▸ **Exercise description**
Copy out exactly the stretch below, from the line with "ter tamanho. Os" through the line with "den anderen", both included; the pictures stay out.

(Source data)
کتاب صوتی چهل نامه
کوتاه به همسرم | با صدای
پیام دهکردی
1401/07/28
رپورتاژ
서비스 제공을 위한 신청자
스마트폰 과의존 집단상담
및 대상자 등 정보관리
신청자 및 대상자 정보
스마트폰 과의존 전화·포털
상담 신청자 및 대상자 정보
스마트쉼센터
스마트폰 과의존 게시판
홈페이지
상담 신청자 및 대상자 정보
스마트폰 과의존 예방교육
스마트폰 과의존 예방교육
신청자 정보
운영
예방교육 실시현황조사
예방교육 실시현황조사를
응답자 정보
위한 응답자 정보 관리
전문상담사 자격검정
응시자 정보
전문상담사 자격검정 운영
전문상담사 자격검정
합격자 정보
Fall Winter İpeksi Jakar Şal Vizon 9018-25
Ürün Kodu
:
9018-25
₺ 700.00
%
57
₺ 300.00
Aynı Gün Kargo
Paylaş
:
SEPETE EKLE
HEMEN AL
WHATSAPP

---

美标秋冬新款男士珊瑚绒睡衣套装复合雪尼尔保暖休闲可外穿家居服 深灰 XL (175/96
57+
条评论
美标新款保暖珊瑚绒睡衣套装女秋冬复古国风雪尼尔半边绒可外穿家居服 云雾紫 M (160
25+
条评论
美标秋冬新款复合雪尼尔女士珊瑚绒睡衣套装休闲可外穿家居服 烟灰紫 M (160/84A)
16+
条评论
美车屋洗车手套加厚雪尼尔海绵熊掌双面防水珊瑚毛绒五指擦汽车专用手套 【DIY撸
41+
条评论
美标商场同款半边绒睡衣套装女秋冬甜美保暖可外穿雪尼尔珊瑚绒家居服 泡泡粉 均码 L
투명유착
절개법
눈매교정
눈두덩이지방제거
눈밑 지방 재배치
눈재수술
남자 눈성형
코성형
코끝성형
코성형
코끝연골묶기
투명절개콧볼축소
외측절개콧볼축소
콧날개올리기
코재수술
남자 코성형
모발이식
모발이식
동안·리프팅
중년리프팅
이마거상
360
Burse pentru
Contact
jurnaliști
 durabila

---

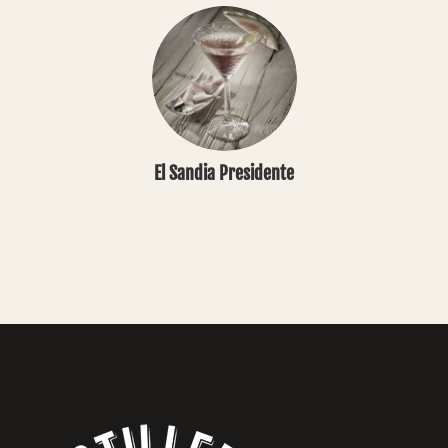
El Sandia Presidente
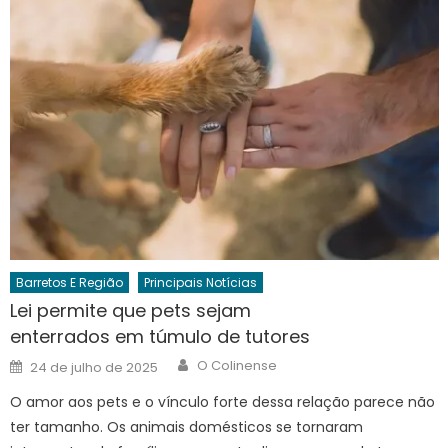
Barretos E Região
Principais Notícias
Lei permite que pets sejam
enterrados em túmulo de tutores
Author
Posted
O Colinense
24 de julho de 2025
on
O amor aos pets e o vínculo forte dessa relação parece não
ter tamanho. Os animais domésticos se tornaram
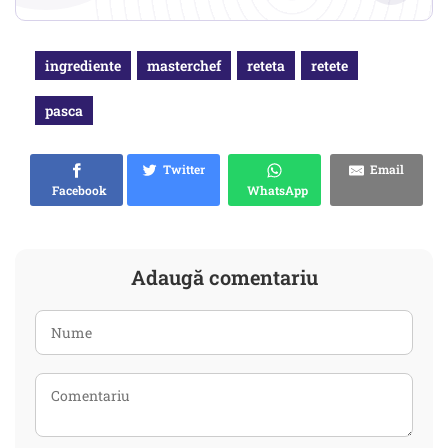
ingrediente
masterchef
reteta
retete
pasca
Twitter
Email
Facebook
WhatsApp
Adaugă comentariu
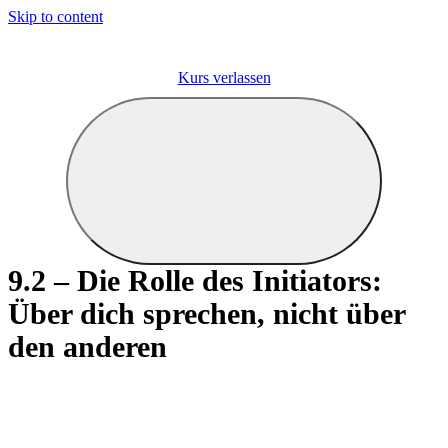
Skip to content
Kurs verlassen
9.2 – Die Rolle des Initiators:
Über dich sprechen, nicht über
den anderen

▸ **Solution to the exercise**
ter tamanho. Os animais domésticos se tornaram
ingrediente
masterchef
reteta
retete
pasca
Twitter
Email
Facebook
WhatsApp
Adaugă comentariu
Skip to content
Kurs verlassen
9.2 – Die Rolle des Initiators:
Über dich sprechen, nicht über
den anderen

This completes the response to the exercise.